* [What is being asked]: The answer must consist of every line below that holds the word "заболевания".

* [Data under study]:
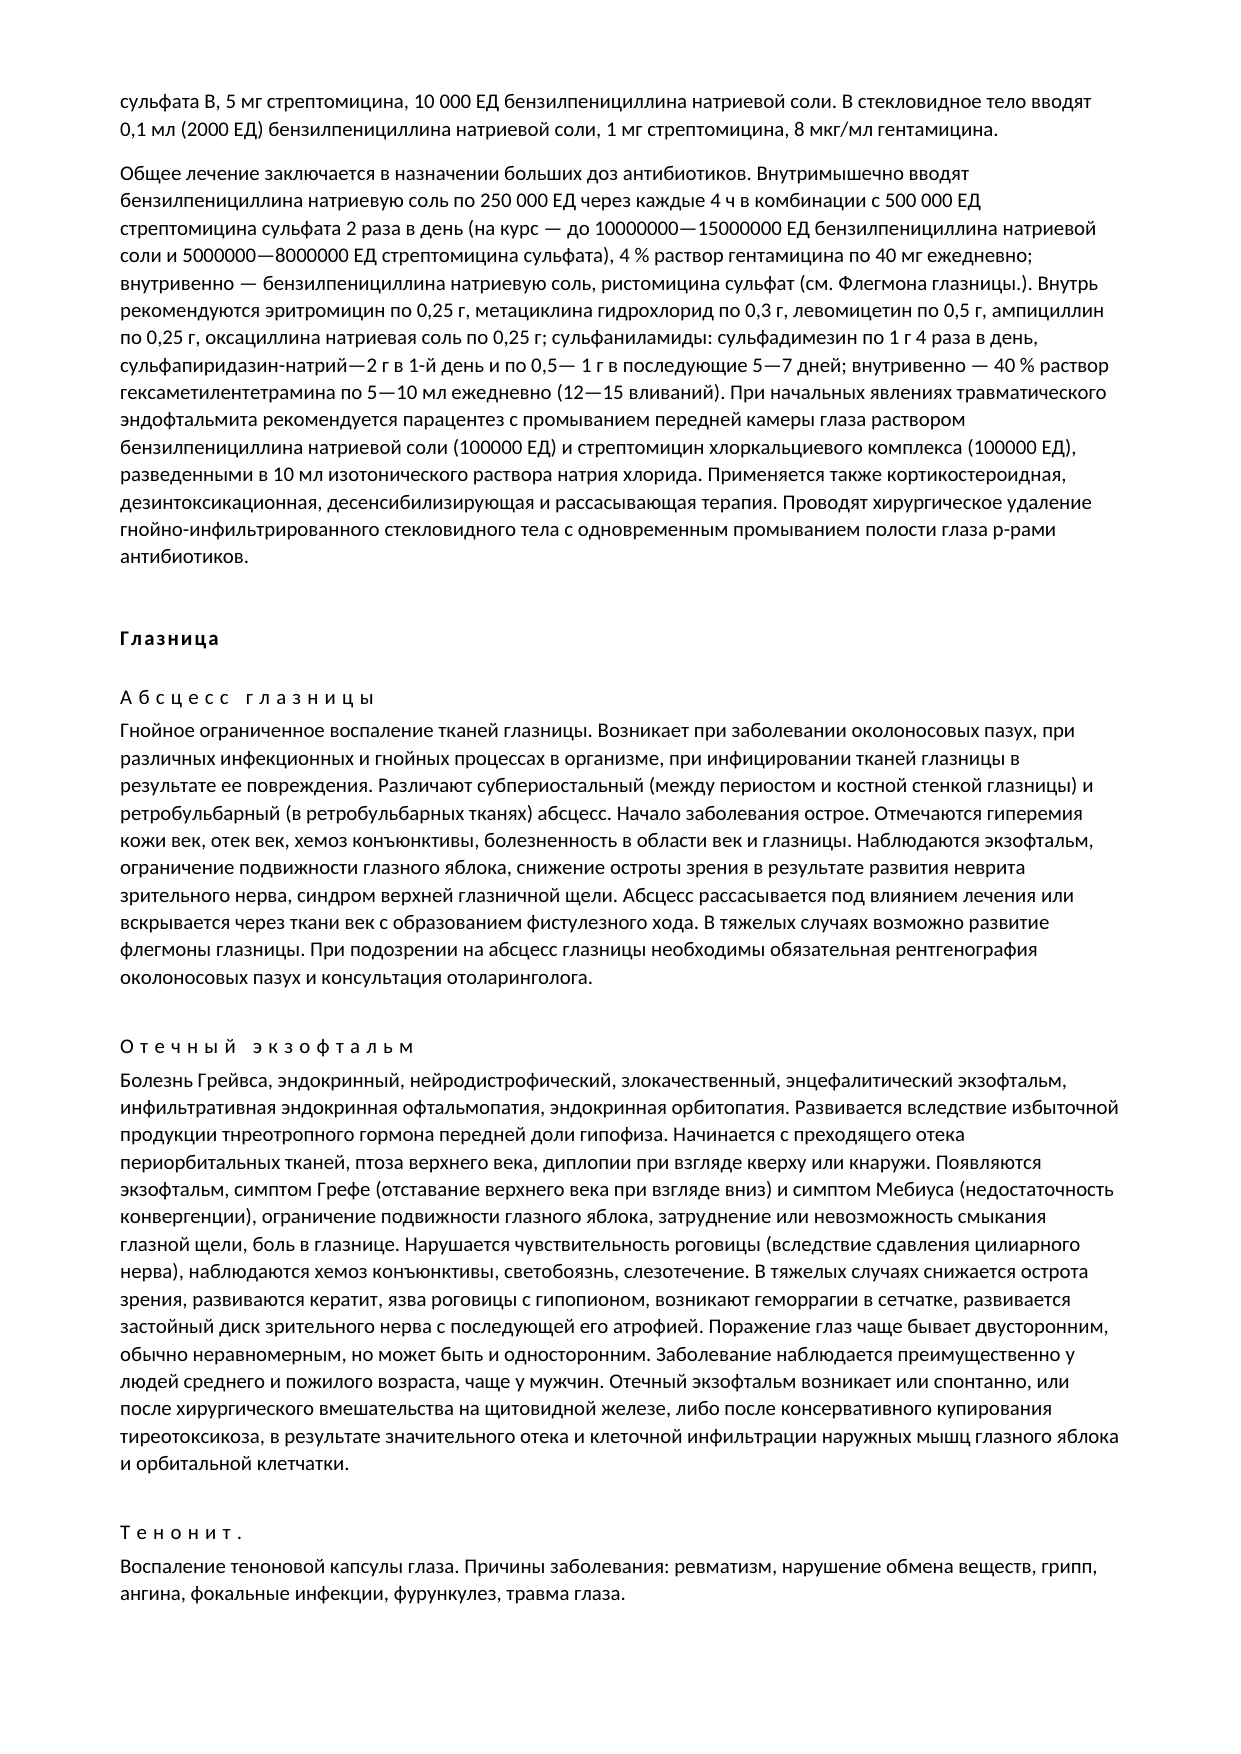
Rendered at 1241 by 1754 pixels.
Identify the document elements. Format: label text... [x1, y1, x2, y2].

text Болезнь Грейвса, эндокринный, нейродистрофический, злокачественный, энцефалитический экзофтальм, инфильтративная эндокринная офтальмопатия, эндокринная орбитопатия. Развивается вследствие избыточной продукции тнреотропного гормона передней доли гипофиза. Начинается с преходящего отека периорбитальных тканей, птоза верхнего века, диплопии при взгляде кверху или кнаружи. Появляются экзофтальм, симптом Грефе (отставание верхнего века при взгляде вниз) и симптом Мебиуса (недостаточность конвергенции), ограничение подвижности глазного яблока, затруднение или невозможность смыкания глазной щели, боль в глазнице. Нарушается чувствительность роговицы (вследствие сдавления цилиарного нерва), наблюдаются хемоз конъюнктивы, светобоязнь, слезотечение. В тяжелых случаях снижается острота зрения, развиваются кератит, язва роговицы с гипопионом, возникают геморрагии в сетчатке, развивается застойный диск зрительного нерва с последующей его атрофией. Поражение глаз чаще бывает двусторонним, обычно неравномерным, но может быть и односторонним. Заболевание наблюдается преимущественно у людей среднего и пожилого возраста, чаще у мужчин. Отечный экзофтальм возникает или спонтанно, или после хирургического вмешательства на щитовидной железе, либо после консервативного купирования тиреотоксикоза, в результате значительного отека и клеточной инфильтрации наружных мышц глазного яблока и орбитальной клетчатки. [120, 1067, 1120, 1476]
text Гнойное ограниченное воспаление тканей глазницы. Возникает при заболевании околоносовых пазух, при различных инфекционных и гнойных процессах в организме, при инфицировании тканей глазницы в результате ее повреждения. Различают субпериостальный (между периостом и костной стенкой глазницы) и ретробульбарный (в ретробульбарных тканях) абсцесс. Начало заболевания острое. Отмечаются гиперемия кожи век, отек век, хемоз конъюнктивы, болезненность в области век и глазницы. Наблюдаются экзофтальм, ограничение подвижности глазного яблока, снижение остроты зрения в результате развития неврита зрительного нерва, синдром верхней глазничной щели. Абсцесс рассасывается под влиянием лечения или вскрывается через ткани век с образованием фистулезного хода. В тяжелых случаях возможно развитие флегмоны глазницы. При подозрении на абсцесс глазницы необходимы обязательная рентгенография околоносовых пазух и консультация отоларинголога. [120, 717, 1120, 989]
subtitle Тенонит. [120, 1519, 1120, 1545]
subtitle Абсцесс глазницы [120, 684, 1120, 709]
text Общее лечение заключается в назначении больших доз антибиотиков. Внутримышечно вводят бензилпенициллина натриевую соль по 250 000 ЕД через каждые 4 ч в комбинации с 500 000 ЕД стрептомицина сульфата 2 раза в день (на курс — до 10000000—15000000 ЕД бензилпенициллина натриевой соли и 5000000—8000000 ЕД стрептомицина сульфата), 4 % раствор гентамицина по 40 мг ежедневно; внутривенно — бензилпенициллина натриевую соль, ристомицина сульфат (см. Флегмона глазницы.). Внутрь рекомендуются эритромицин по 0,25 г, метациклина гидрохлорид по 0,3 г, левомицетин по 0,5 г, ампициллин по 0,25 г, оксациллина натриевая соль по 0,25 г; сульфаниламиды: сульфадимезин по 1 г 4 раза в день, сульфапиридазин-натрий—2 г в 1-й день и по 0,5— 1 г в последующие 5—7 дней; внутривенно — 40 % раствор гексаметилентетрамина по 5—10 мл ежедневно (12—15 вливаний). При начальных явлениях травматического эндофтальмита рекомендуется парацентез с промыванием передней камеры глаза раствором бензилпенициллина натриевой соли (100000 ЕД) и стрептомицин хлоркальциевого комплекса (100000 ЕД), разведенными в 10 мл изотонического раствора натрия хлорида. Применяется также кортикостероидная, дезинтоксикационная, десенсибилизирующая и рассасывающая терапия. Проводят хирургическое удаление гнойно-инфильтрированного стекловидного тела с одновременным промыванием полости глаза р-рами антибиотиков. [120, 160, 1120, 569]
text Воспаление теноновой капсулы глаза. Причины заболевания: ревматизм, нарушение обмена веществ, грипп, ангина, фокальные инфекции, фурункулез, травма глаза. [120, 1553, 1120, 1606]
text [120, 89, 1120, 141]
subtitle Глазница [120, 625, 1120, 651]
subtitle Отечный экзофтальм [120, 1033, 1120, 1058]
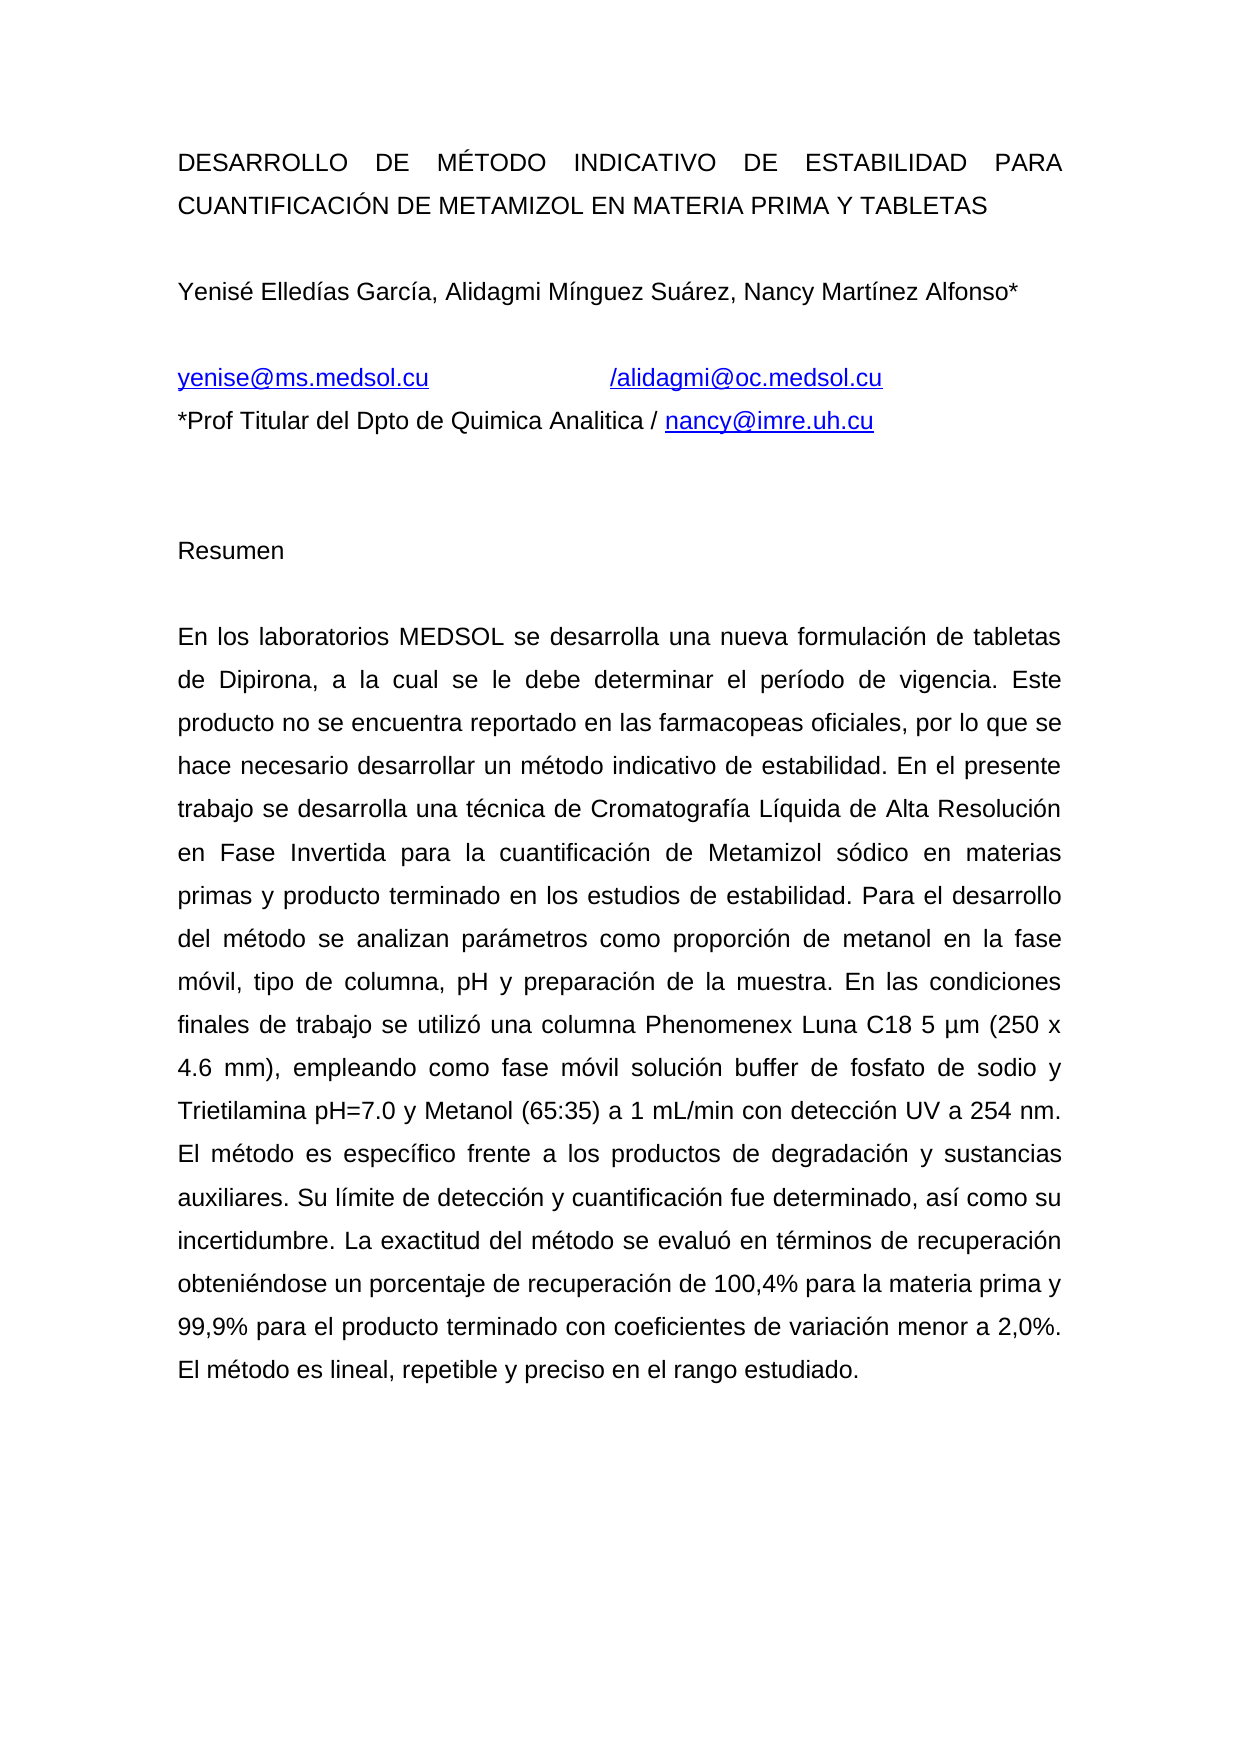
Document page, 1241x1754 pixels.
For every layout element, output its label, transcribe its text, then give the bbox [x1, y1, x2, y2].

text Yenisé Elledías García, Alidagmi Mínguez Suárez, Nancy Martínez Alfonso* [177, 277, 1063, 306]
text DESARROLLO DE MÉTODO INDICATIVO DE ESTABILIDAD PARA CUANTIFICACIÓN DE METAMIZOL EN MATERIA PRIMA Y TABLETAS [177, 148, 1063, 219]
text Resumen [177, 536, 1063, 564]
text En los laboratorios MEDSOL se desarrolla una nueva formulación de tabletas de Dipirona, a la cual se le debe determinar el período de vigencia. Este producto no se encuentra reportado en las farmacopeas oficiales, por lo que se hace necesario desarrollar un método indicativo de estabilidad. En el presente trabajo se desarrolla una técnica de Cromatografía Líquida de Alta Resolución en Fase Invertida para la cuantificación de Metamizol sódico en materias primas y producto terminado en los estudios de estabilidad. Para el desarrollo del método se analizan parámetros como proporción de metanol en la fase móvil, tipo de columna, pH y preparación de la muestra. En las condiciones finales de trabajo se utilizó una columna Phenomenex Luna C18 5 µm (250 x 4.6 mm), empleando como fase móvil solución buffer de fosfato de sodio y Trietilamina pH=7.0 y Metanol (65:35) a 1 mL/min con detección UV a 254 nm. El método es específico frente a los productos de degradación y sustancias auxiliares. Su límite de detección y cuantificación fue determinado, así como su incertidumbre. La exactitud del método se evaluó en términos de recuperación obteniéndose un porcentaje de recuperación de 100,4% para la materia prima y 99,9% para el producto terminado con coeficientes de variación menor a 2,0%. El método es lineal, repetible y preciso en el rango estudiado. [177, 622, 1063, 1384]
text yenise@ms.medsol.cu /alidagmi@oc.medsol.cu *Prof Titular del Dpto de Quimica Analitica / nancy@imre.uh.cu [177, 363, 1063, 435]
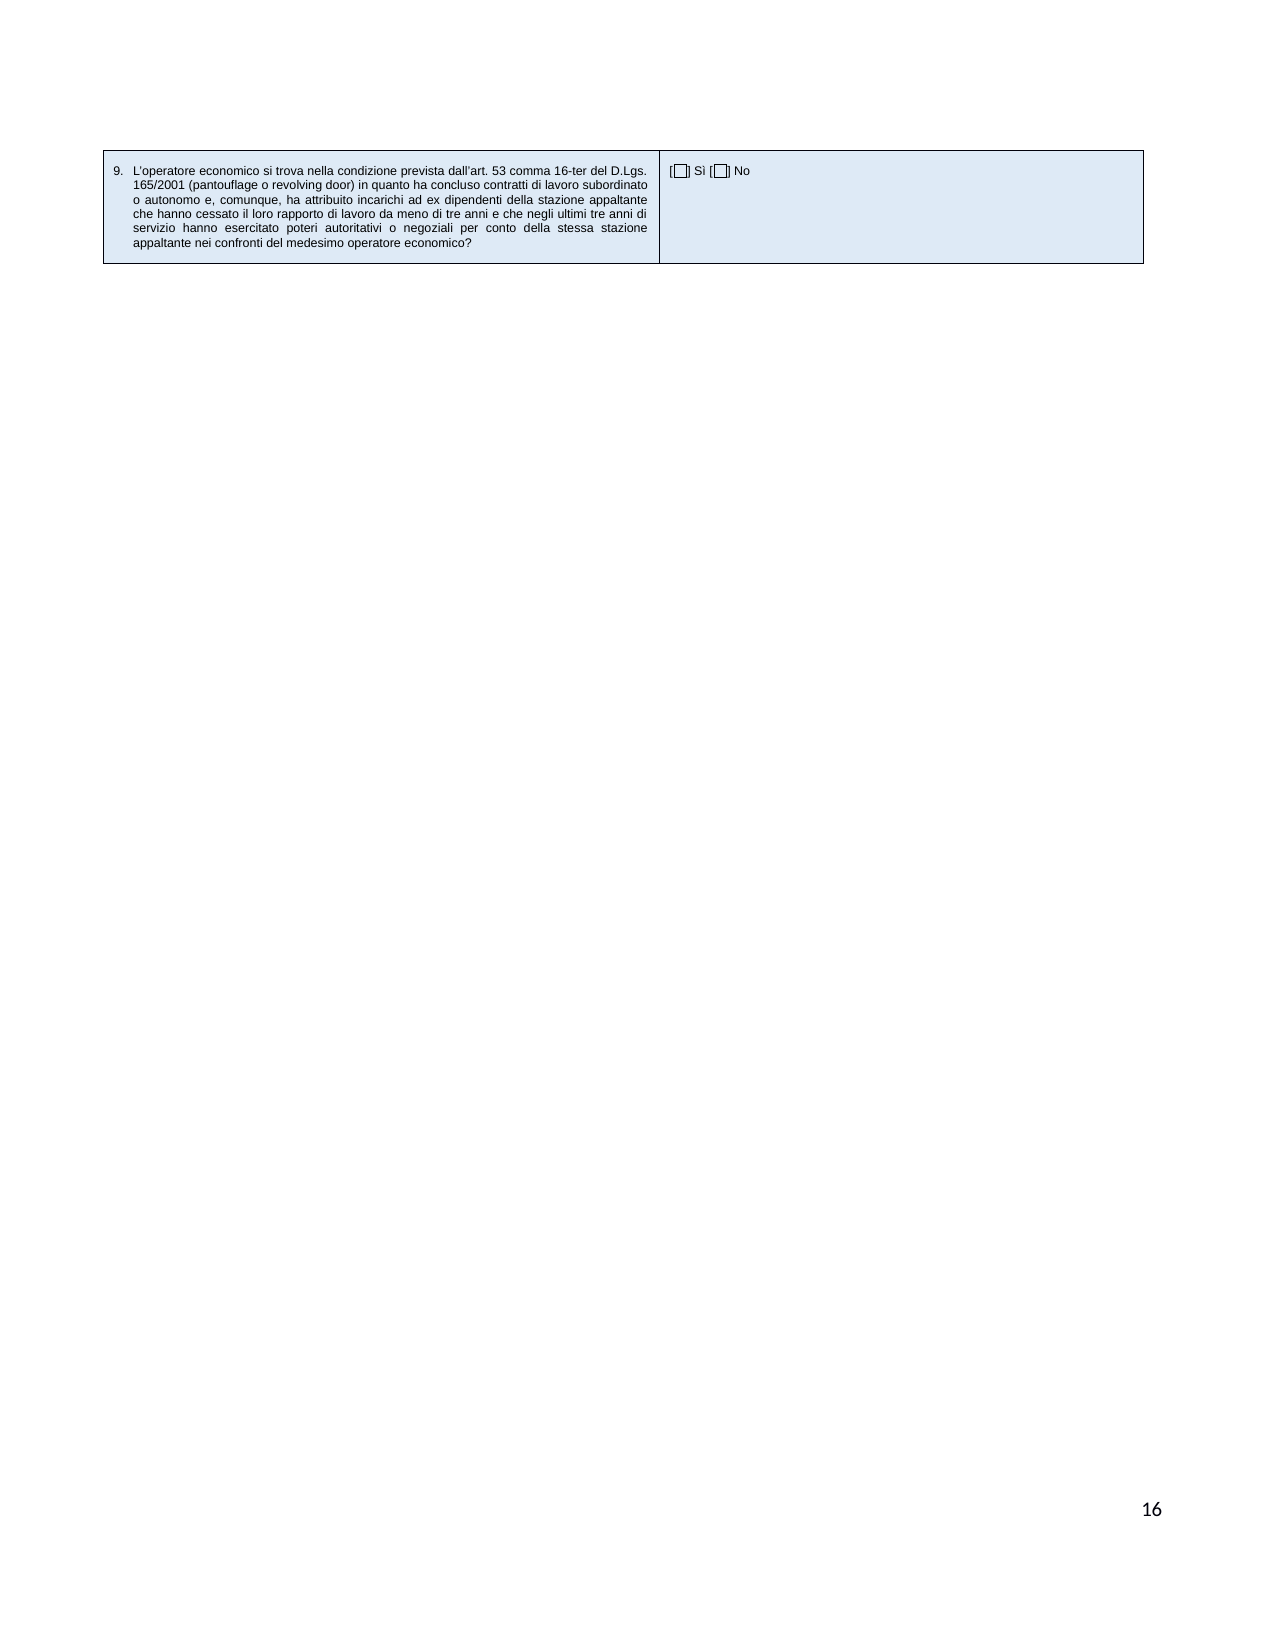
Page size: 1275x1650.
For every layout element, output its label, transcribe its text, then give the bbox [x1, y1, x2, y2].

table_cell L’operatore economico si trova nella condizione prevista dall’art. 53 comma 16-ter del D.Lgs. 165/2001 (pantouflage o revolving door) in quanto ha concluso contratti di lavoro subordinato o autonomo e, comunque, ha attribuito incarichi ad ex dipendenti della stazione appaltante che hanno cessato il loro rapporto di lavoro da meno di tre anni e che negli ultimi tre anni di servizio hanno esercitato poteri autoritativi o negoziali per conto della stessa stazione appaltante nei confronti del medesimo operatore economico? [104, 151, 659, 263]
table_cell [] Sì [] No [660, 151, 1143, 263]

* [Result of this exercise]:
text Гнойное ограниченное воспаление тканей глазницы. Возникает при заболевании околоносовых пазух, при различных инфекционных и гнойных процессах в организме, при инфицировании тканей глазницы в результате ее повреждения. Различают субпериостальный (между периостом и костной стенкой глазницы) и ретробульбарный (в ретробульбарных тканях) абсцесс. Начало заболевания острое. Отмечаются гиперемия кожи век, отек век, хемоз конъюнктивы, болезненность в области век и глазницы. Наблюдаются экзофтальм, ограничение подвижности глазного яблока, снижение остроты зрения в результате развития неврита зрительного нерва, синдром верхней глазничной щели. Абсцесс рассасывается под влиянием лечения или вскрывается через ткани век с образованием фистулезного хода. В тяжелых случаях возможно развитие флегмоны глазницы. При подозрении на абсцесс глазницы необходимы обязательная рентгенография околоносовых пазух и консультация отоларинголога. [120, 717, 1120, 989]
text Воспаление теноновой капсулы глаза. Причины заболевания: ревматизм, нарушение обмена веществ, грипп, ангина, фокальные инфекции, фурункулез, травма глаза. [120, 1553, 1120, 1606]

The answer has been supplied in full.